Agomelatine (Valdoxan) is not recognised on the Sonic PGx report and this article discusses the reasons for its exclusion.
Agomelatine is an analogue of melatonin that is sometimes prescribed in the management of depression. It is not listed on the Pharmaceutical Benefits Scheme (PBS) and is only available in Australia as a private prescription. A recent meta-analysis of randomised control trials has documented that using pharmacogenomic testing to inform the prescribing of antidepressants improves the rate of remission at 10–12 weeks.1 Hence, clinicians may be interested to know the potential significance of a pharmacogenomic result for prescribing agomelatine.
Sonic PGx panel and agomelatine
The pharmacogenomic panel provided by Sonic Genetics, Sonic PGx, does not include any reference to agomelatine. There is little evidence that pharmacogenomic test results should inform the prescribing of agomelatine or its analogue, melatonin. There are no prescribing guidelines from the Clinical Pharmacogenetics Implementation Consortium (CPIC) or the Dutch Pharmacogenetics Working Group (DPWG), two reputable expert groups whose advice underpins our interpretations. Agomelatine is largely metabolised by the CYP1A2 enzyme. Co-administration of agomelatine with potent CYP1A2 inhibitors, such as fluvoxamine and ciprofloxacin, is contraindicated, but there is no evidence that specific variants in the corresponding CYP1A2 gene have clinically significant effects on the agomelatine’s pharmacokinetics. There is weak evidence that a variant in the ABCB1 gene may modify response to agomelatine. This observation is insufficient to justify a prescribing recommendation for a specific patient. Further information is available through pharmGKB.org.
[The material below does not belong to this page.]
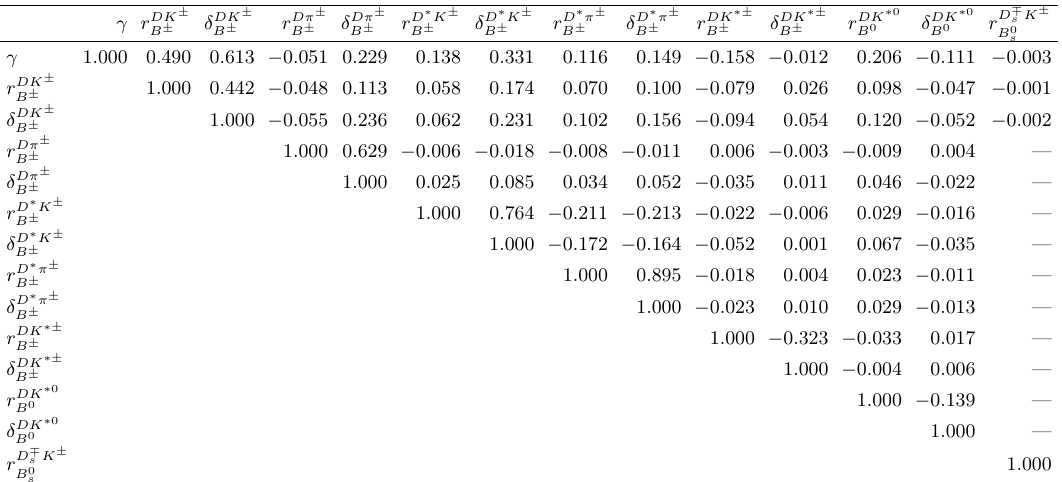
Table 7 . Correlation matrix of the fit result, part 1 of 3. Values smaller than 0 . 001 are replaced with a — symbol.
Prescribing advice for agomelatine
The Sonic PGx report does not provide guidance for prescribing agomelatine, as there is insufficient evidence to justify modifying the dose on the basis of specific variants in the genes on this panel. The choice to prescribe agomelatine, and the dose selected, should be determined on the basis of other clinical considerations, including other medications the patient is or has been taking.